Le Figaro. - Vous allez présenter une exception d'irrecevabilité. Quels arguments allez vous développer ?

- « J'expliquerai que notre Constitution donne au Parlement le droit d'exercer la souveraineté, et non celui de l'aliéner. Je montrerais pourquoi le traité d'Amsterdam est violemment anticonstitutionnel. Je retiendrai en particulier deux dispositions qui portent une véritable inversion de tout droit public.

La première concerne le fameux protocole sur la subsidiarité. Celui-ci édicte que toute forme de droit communautaire, même dérivé, sera désormais supérieure à toute forme de droit national, même constitutionnel.
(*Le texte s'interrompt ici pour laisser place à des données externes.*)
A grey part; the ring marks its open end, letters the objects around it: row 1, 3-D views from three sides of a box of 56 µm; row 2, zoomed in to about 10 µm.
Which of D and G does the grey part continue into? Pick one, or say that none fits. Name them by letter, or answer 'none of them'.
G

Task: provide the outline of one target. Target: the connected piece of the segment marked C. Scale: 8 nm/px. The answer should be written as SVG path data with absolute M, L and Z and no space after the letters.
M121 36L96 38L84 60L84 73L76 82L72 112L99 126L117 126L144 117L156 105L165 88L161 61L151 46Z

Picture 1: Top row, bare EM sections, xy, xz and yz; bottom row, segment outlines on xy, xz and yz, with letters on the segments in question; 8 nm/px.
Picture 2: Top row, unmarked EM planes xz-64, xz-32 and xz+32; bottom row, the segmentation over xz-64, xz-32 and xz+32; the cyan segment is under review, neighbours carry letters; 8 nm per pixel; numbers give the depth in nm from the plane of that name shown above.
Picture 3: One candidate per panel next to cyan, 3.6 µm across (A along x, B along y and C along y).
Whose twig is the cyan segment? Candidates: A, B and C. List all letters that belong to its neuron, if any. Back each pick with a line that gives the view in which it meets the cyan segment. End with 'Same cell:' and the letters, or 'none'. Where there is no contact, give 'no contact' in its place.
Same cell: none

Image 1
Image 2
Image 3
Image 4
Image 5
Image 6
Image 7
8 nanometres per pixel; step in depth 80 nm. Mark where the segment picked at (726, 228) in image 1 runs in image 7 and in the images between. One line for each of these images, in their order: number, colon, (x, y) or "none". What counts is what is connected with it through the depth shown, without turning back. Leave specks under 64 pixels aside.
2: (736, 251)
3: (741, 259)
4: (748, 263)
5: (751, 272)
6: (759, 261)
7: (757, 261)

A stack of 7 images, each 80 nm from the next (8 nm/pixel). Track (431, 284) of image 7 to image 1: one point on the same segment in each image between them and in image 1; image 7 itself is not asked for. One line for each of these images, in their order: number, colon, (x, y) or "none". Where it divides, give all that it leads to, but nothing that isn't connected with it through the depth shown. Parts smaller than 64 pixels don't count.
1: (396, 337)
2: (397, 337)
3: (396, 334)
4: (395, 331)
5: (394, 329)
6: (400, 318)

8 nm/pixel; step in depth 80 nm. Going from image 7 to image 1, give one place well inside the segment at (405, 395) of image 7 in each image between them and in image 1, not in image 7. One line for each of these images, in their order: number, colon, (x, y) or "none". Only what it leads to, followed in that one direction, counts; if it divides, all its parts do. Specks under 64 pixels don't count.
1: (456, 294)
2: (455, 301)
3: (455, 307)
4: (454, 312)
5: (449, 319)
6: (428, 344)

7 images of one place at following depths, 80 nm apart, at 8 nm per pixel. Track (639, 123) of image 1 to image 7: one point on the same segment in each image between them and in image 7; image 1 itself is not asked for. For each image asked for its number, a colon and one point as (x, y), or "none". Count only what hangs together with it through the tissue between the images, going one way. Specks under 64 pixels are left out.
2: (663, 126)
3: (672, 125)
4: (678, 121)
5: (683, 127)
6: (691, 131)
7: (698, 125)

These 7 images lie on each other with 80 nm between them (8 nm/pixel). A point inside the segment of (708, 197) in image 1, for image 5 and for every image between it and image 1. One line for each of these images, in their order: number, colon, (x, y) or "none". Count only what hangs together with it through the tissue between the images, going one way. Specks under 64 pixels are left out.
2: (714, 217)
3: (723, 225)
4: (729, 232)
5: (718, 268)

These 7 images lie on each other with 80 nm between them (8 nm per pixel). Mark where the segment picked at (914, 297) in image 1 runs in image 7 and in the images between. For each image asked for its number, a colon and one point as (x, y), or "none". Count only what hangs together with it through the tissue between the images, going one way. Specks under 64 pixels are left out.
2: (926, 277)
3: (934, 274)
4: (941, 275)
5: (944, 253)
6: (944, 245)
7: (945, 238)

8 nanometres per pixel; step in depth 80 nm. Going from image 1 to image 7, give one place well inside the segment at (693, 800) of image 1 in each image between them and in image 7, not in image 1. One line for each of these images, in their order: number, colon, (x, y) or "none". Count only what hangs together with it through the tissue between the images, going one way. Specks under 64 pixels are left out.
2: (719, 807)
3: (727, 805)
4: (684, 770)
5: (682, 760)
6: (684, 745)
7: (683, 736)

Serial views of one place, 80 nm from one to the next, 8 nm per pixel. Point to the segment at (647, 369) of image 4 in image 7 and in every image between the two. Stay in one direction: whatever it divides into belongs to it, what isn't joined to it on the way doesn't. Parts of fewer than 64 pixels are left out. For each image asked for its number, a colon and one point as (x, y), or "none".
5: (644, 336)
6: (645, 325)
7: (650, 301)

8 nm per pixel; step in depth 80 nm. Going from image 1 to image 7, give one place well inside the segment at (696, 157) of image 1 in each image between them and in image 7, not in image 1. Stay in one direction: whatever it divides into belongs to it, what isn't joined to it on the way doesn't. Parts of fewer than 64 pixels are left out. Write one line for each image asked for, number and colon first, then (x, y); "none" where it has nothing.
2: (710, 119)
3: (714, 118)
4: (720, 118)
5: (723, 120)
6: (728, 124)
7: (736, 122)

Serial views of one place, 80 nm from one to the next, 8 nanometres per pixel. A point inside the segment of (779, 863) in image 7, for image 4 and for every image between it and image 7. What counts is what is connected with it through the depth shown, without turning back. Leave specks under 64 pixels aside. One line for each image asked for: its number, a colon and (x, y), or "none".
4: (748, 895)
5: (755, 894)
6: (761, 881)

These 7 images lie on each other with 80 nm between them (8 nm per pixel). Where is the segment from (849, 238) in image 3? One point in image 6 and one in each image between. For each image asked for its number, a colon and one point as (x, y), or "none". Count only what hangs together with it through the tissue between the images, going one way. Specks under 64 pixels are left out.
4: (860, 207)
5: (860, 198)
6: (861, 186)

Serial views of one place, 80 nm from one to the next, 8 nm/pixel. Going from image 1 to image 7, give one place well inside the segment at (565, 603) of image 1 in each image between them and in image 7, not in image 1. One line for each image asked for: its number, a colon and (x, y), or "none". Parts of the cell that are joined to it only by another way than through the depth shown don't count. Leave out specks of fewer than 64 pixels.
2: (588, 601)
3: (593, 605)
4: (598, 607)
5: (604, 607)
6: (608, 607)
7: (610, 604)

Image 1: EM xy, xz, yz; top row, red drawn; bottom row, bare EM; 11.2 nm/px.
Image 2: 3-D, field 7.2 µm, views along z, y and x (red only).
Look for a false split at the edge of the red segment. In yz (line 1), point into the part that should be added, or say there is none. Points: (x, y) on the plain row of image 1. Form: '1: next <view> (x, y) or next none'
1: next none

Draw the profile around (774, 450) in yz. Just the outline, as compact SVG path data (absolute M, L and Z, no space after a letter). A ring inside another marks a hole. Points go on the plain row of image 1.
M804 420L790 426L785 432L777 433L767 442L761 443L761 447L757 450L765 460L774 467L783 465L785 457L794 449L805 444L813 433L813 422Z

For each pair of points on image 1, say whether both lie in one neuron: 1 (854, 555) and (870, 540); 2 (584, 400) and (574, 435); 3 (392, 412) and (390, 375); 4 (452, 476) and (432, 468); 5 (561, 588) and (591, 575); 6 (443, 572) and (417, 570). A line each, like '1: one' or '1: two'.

La seconde concerne l'article 7 du traité, qui prévoit qu'un État peut se voir condamné par les autres s'il porte atteinte à « l'État de droit » - notion vague s'il en est. Cela signifie que la France pourra être condamnée à la suspension de ses droits parce qu'elle aura, par exemple, rétabli un contrôle sanitaire sur le poulet chloré en provenance des États-Unis, ou encore parce qu'elle souhaitera rester une puissance nucléaire. Dans ce cas, elle sera déchue de son droit de vote, sans pour autant voir ses obligations financières suspendues. Conclusion : on pourra être mis au ban de l'Europe, en Europe, par l'Europe. »

Le Figaro. - Le gouvernement a choisi la voie parlementaire pour faire ratifier le traité d'Amsterdam. Qu'en pensez-vous ?

- «  Si le peuple français, qui détient le pouvoir constituant, n'était pas consulté, il y aurait trahison de l'esprit de la Ve République. Nous avons une Constitution qui est bonne, et un traité qui est mauvais - la preuve : tout le monde veut l'amender. Or que nous est-il proposé ? Tout simplement de changer de Constitution. Je prétends qu'il vaut mieux rejeter le traité. Les conséquences ne seraient pas du tout apocalyptiques pour l'Europe. Si nous ne ratifions pas ce traité, nous nous retrouverions simplement dans la situation des Anglais et des Danois qui, eux, sont parvenus à obtenir un traitement dérogatoire, et qui ne s'en portent pas plus mal. »

Le Figaro. - Les chevènementistes et les pasquaïens commencent à se mobiliser, « sur les deux rives », contre la ratification de ce traité. Allez-vous élaborer une stratégie commune ?

- « L'important, c'est de se comporter sous le regard des Français comme des gens de conviction. Nous serons plusieurs orateurs de sensibilités diverses à prendre la parole avec une seule stratégie commune : faire échec à ce sinistre traité. »

Le Figaro. - Comment jugez-vous l'évolution du président du RPR sur Maastricht et Amsterdam ?

- « Je ne peux croire un seul instant que Philippe Séguin ait oublié son fameux discours du 5 mai 1992. Je ne peux croire qu'il accepte aujourd'hui l'immense dérive de ce qu'il dénonçait hier, lorsqu'il disait : « La souveraineté ne se partage pas, elle est inaliénable. » Comment peut-on, après avoir été contre Maastricht qui transférait notre souveraineté monétaire, soutenir le traité d'Amsterdam qui transfère notre souveraineté législative ? Si les Français ne font plus confiance aux hommes politiques, c'est précisément parce que ces derniers laissent leurs convictions s'effacer derrière leurs ambitions du moment. »

Le Figaro. - La situation n'a-t-elle pas changé depuis la ratification du traité de Maastricht ?

- « Oui, elle a empiré. Tout nous échappe, on le voit bien, jusqu'à notre vie quotidienne. Écoutez les, tous les apôtres de Maastricht qui, à travers leurs amendements dérisoires, prétendent contrôler le monstre qu'ils ont créé. Écoutez Monsieur Jospin supplier les banquiers de Francfort pour qu'ils baissent les taux d'intérêt, quelques mois seulement après avoir scellé le pacte de stabilité qui garantit l'indépendance de ces derniers. À partir du 1er janvier prochain, la France ne sera plus gouvernée par un Gouvernement, mais par un gouverneur - celui de la Banque centrale. Nous serons alors devenus un protectorat euro-germanique.